··· PROVIDED RECORDS

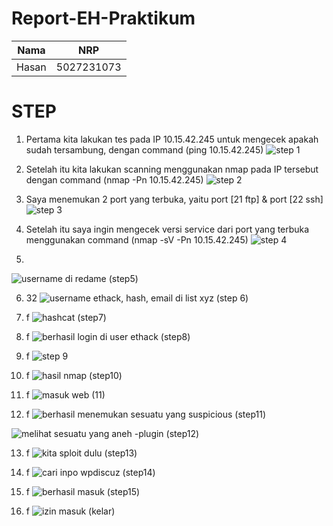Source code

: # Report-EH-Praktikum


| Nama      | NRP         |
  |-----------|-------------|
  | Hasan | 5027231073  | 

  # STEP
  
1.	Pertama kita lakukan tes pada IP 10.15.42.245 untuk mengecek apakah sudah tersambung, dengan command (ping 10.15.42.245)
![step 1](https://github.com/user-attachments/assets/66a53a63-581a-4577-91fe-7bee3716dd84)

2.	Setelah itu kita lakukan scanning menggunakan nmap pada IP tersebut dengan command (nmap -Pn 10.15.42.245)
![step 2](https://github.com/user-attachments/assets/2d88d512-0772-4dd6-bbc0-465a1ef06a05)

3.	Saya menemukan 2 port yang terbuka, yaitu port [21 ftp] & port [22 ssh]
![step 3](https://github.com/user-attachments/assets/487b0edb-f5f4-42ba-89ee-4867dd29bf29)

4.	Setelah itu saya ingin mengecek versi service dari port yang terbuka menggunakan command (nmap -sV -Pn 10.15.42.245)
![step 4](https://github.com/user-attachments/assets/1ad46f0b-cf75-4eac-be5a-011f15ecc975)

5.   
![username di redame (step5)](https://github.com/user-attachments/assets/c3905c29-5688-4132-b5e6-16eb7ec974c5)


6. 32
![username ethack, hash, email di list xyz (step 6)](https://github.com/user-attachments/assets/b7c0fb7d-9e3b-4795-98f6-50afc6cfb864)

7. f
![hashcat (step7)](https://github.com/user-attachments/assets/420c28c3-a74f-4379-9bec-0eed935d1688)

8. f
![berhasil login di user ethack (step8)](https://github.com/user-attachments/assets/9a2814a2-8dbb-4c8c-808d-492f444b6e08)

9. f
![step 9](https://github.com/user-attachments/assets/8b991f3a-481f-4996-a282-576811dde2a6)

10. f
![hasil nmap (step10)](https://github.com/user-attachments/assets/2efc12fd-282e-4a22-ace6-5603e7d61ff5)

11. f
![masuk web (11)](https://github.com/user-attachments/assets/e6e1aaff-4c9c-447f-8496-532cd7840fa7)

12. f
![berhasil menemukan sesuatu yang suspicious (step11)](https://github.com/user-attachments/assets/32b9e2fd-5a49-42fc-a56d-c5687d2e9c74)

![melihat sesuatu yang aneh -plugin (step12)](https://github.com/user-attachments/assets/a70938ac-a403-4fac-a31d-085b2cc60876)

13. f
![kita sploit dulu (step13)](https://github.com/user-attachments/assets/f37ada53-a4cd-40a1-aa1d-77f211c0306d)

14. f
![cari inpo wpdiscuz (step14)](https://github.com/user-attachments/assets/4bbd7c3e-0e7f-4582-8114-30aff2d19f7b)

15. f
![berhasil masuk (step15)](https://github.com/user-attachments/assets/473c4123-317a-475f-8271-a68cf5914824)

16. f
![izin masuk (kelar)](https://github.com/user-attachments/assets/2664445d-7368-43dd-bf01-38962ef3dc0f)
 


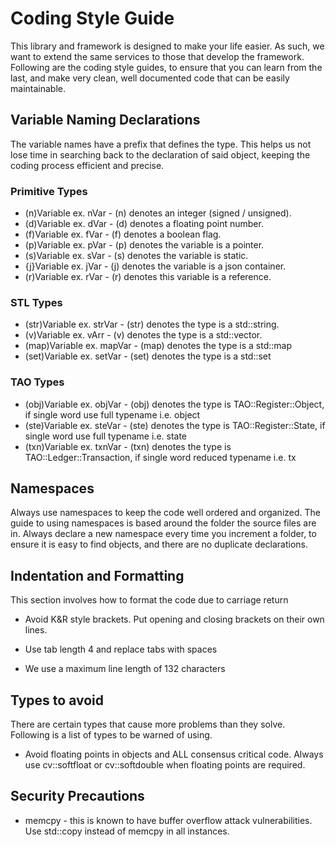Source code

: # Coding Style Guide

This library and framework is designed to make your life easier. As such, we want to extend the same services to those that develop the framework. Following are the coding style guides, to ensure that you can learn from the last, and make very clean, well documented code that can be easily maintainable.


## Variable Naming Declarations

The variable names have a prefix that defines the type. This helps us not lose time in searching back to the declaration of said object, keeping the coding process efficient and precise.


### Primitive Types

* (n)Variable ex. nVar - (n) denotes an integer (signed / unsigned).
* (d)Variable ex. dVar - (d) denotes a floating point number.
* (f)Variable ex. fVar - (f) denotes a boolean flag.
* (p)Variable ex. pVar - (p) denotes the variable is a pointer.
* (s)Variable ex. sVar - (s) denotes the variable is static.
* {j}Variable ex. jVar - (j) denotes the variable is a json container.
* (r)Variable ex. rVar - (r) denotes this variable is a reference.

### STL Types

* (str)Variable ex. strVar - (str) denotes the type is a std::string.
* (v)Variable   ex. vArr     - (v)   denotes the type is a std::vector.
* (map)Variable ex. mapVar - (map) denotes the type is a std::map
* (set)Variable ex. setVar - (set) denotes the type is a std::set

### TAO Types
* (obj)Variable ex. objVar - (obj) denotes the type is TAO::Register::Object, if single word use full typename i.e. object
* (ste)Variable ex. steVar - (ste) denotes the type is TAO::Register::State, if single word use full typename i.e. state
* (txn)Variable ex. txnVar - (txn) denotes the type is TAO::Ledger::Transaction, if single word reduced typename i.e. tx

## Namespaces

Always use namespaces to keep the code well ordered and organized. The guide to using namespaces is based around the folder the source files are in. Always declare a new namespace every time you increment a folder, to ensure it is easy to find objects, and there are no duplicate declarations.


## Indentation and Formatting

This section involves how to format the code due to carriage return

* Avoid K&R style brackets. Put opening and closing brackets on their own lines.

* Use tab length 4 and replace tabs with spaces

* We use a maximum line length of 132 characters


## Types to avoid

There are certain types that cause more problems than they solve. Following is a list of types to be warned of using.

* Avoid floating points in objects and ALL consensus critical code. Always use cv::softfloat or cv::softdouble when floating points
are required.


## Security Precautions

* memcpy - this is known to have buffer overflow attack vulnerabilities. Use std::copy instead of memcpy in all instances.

······

_EXERCISE DETAILS_
Looking back over the data above, restate word for word the lines that begin at the line with "The variable names" and end at the line with "### STL Types", inclusive.

_OUTPUT BELOW_
The variable names have a prefix that defines the type. This helps us not lose time in searching back to the declaration of said object, keeping the coding process efficient and precise.


### Primitive Types

* (n)Variable ex. nVar - (n) denotes an integer (signed / unsigned).
* (d)Variable ex. dVar - (d) denotes a floating point number.
* (f)Variable ex. fVar - (f) denotes a boolean flag.
* (p)Variable ex. pVar - (p) denotes the variable is a pointer.
* (s)Variable ex. sVar - (s) denotes the variable is static.
* {j}Variable ex. jVar - (j) denotes the variable is a json container.
* (r)Variable ex. rVar - (r) denotes this variable is a reference.

### STL Types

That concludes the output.